__Supplied passage__.
Starting with the EU, it’s easy to start with the good. All students of institutions will tell you that a long-lasting institution requires a mission and a founder. With apologies to Al Gore, the EU’s moral mission and their founding spirit has been driving force in building a global climate regime. That was the case before Kyoto, and it certainly has been the case during the Bush Administration. This extends from establishing the soundness of climate science to showing the way in policy action. Importantly, Europe took on an ambitious policy target at Kyoto, and appears close to meeting that target.
Why? One key factor in this success story is that the European political system allowed this to happen by empowering minority parties. In a parliamentary system, if a minority party such as the Greens captures 10% of the vote and then joins with a winning coalition, they will then make up 20% of the coalition’s votes. That will usually win them a cabinet position or two, and an ability to make a priority of their signature issue. This is exactly what happened in climate change, where Green parties throughout the continent—especially here in Germany, but also in the Low Countries, Scandinavia, and elsewhere—have prioritized this issue, coordinated amongst themselves and with other countries, and have scored major successes. In the United States, 10% of the vote would be a laughable also-ran. In Europe, 10% is a mandate to change the world.
Political systems don’t account for all the difference between the United States and Europe. European private citizens, NGOs, and corporations also have moved the needle. These Europeans have not viewed climate change as a technological or an economic issue. They have viewed it as a matter of basic common sense morality, politics, economics and culture. So, that combination of political institutions and political culture has made the issue a priority across the continent, easy for the media and the general public to understand.
Now, as someone with nearly fifteen years spent in Europe and with Europeans trying to build a global climate regime, I think all of us would recognize that there has been some bad. I would characterize that “bad” as a series of bad assumptions about how European diplomatic and institutional culture applies to global diplomatic culture and institutions.
The first bad assumption Europeans often make is that other industrial countries would respond as quickly and as ambitiously to the same set of data. Perhaps European leaders assumed this because ambitious targets at Kyoto came relatively easy for Europe, thanks in part to early actions in Germany, France and the UK. While Europe’s big three took policy efforts in the 1980s and 1990s that reduced their greenhouse gases, these reductions were not made with the intention to fight climate change. They were done for an entirely different set of motives—the shutting of the inefficient East German economy, the effort to develop nuclear power in France, and Margaret Thatcher’s effort to shut down the coal mines.

__Do this__. In the passage on European climate policy, what share of a winning coalition's votes would a minority party with 10% of the vote make up?

__Data provided__.
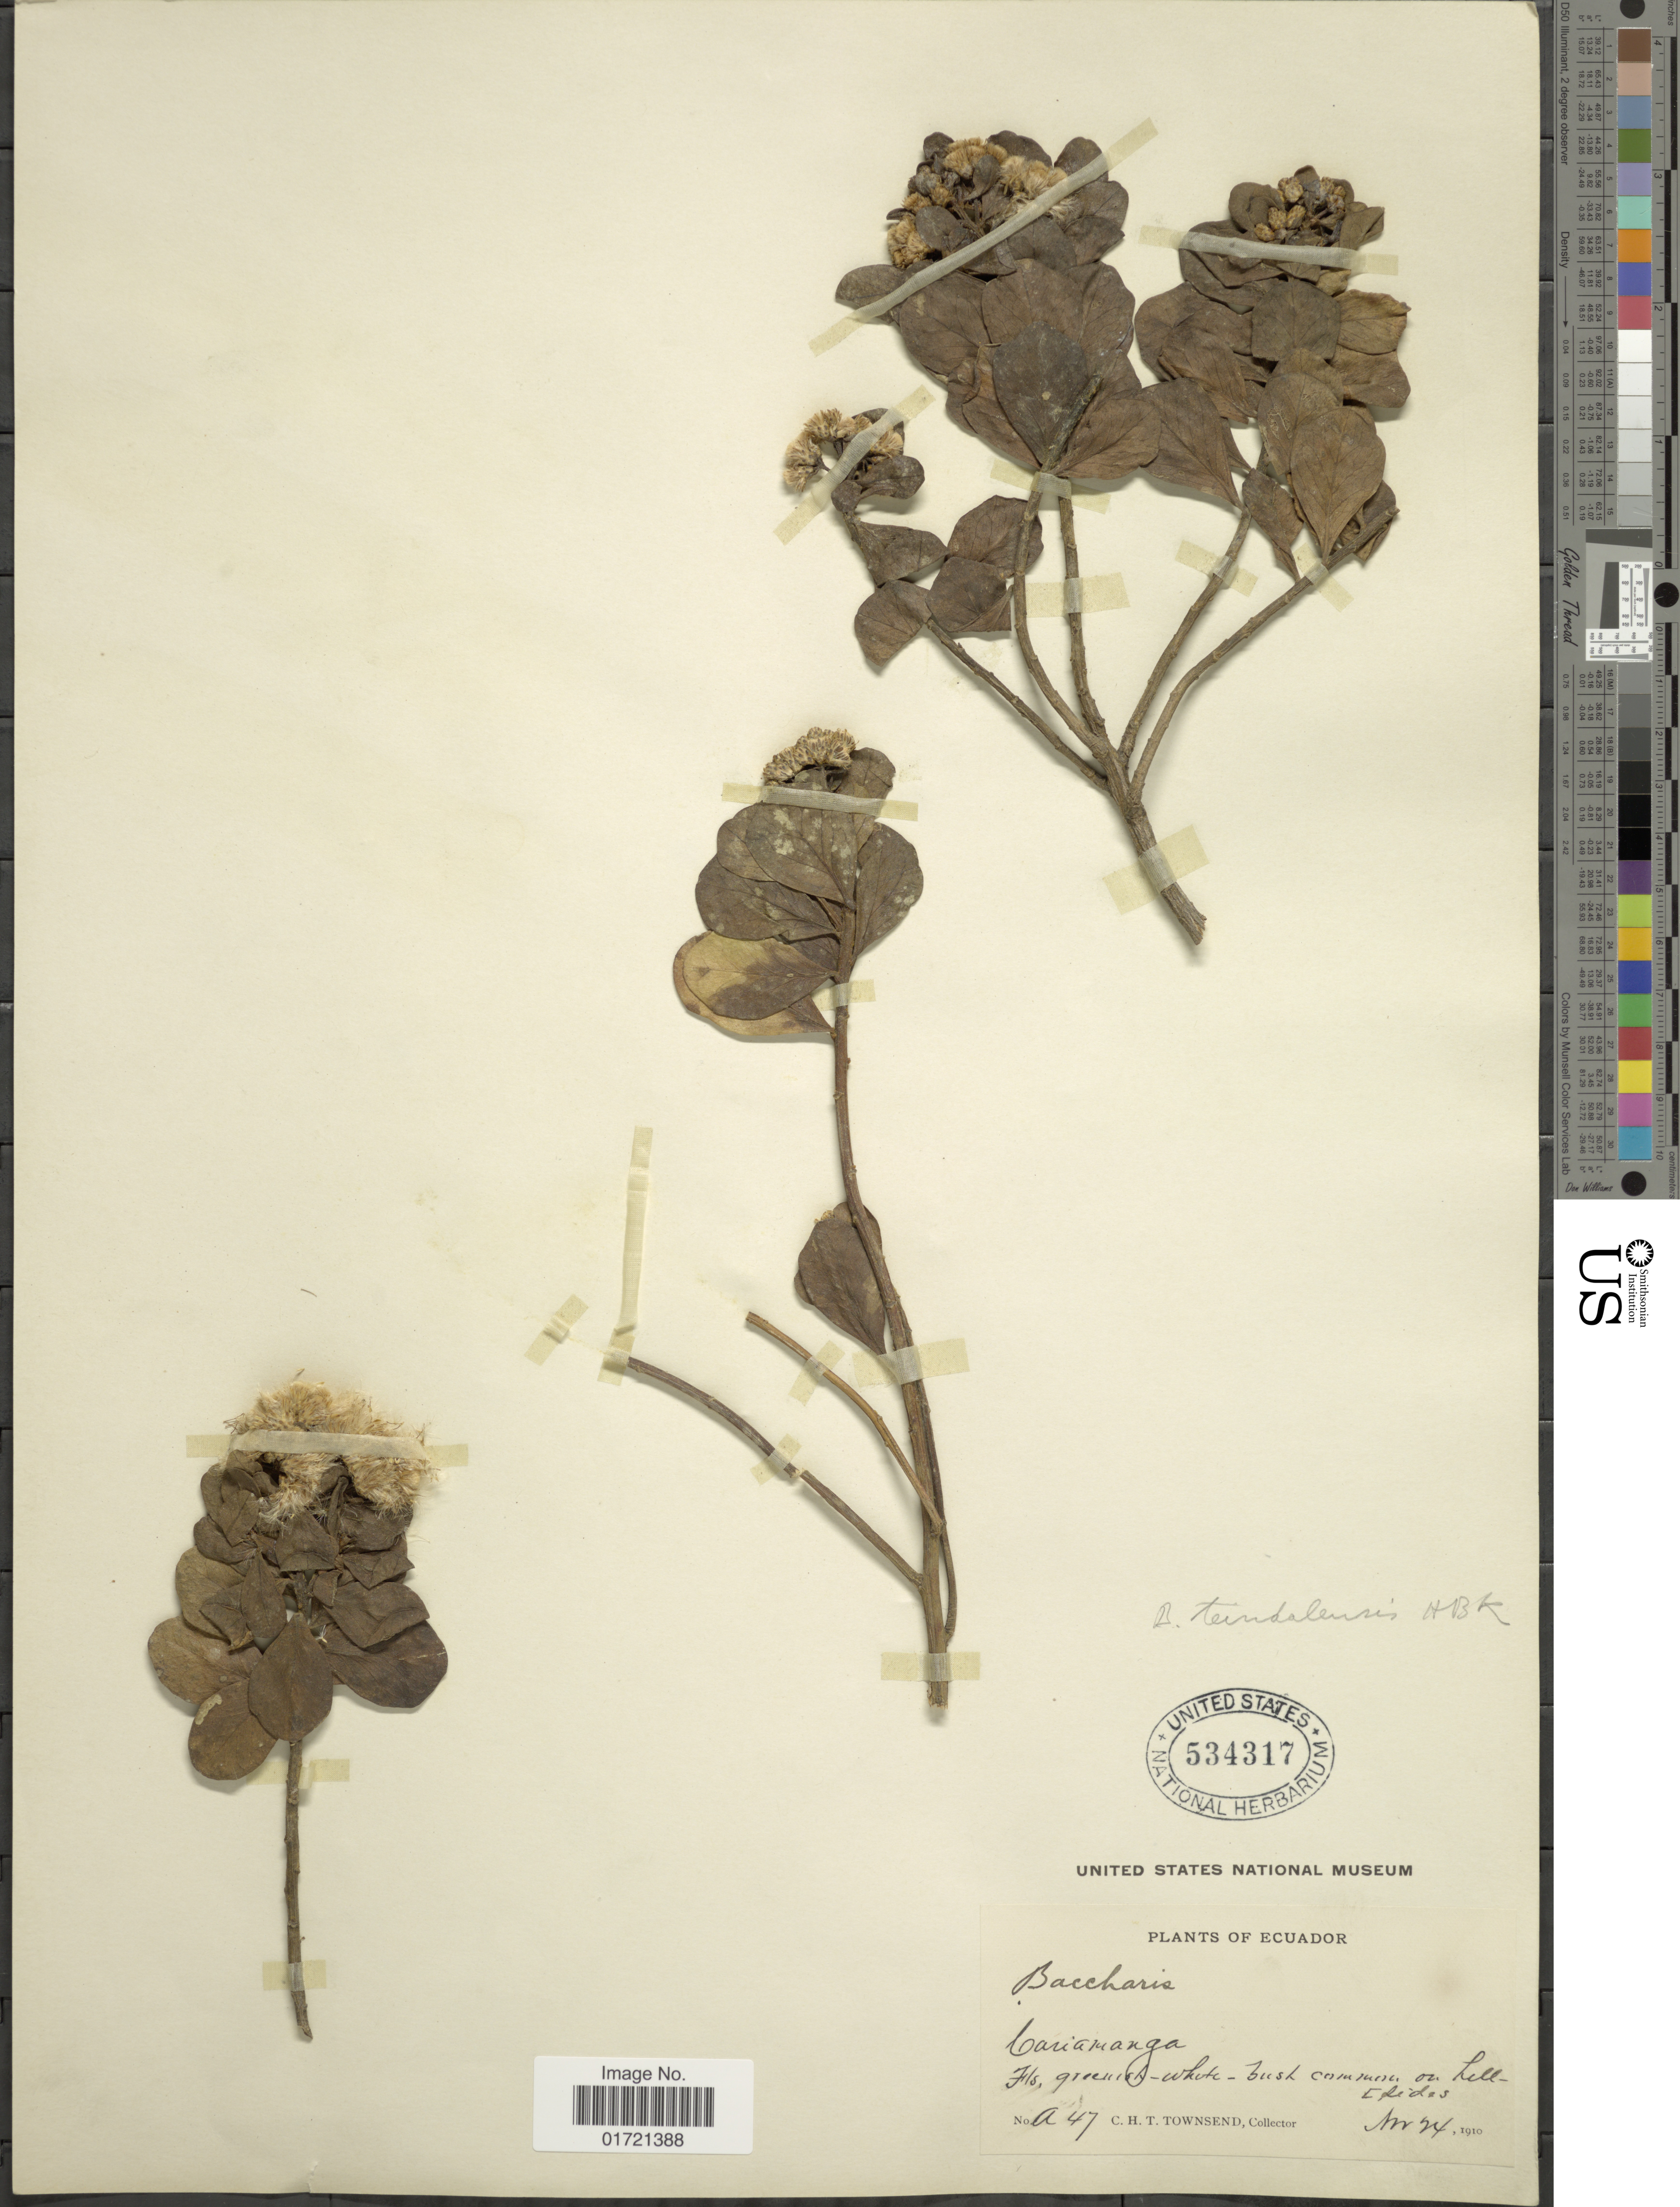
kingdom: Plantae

__Response to this exercise__. 20% of the coalition's votes.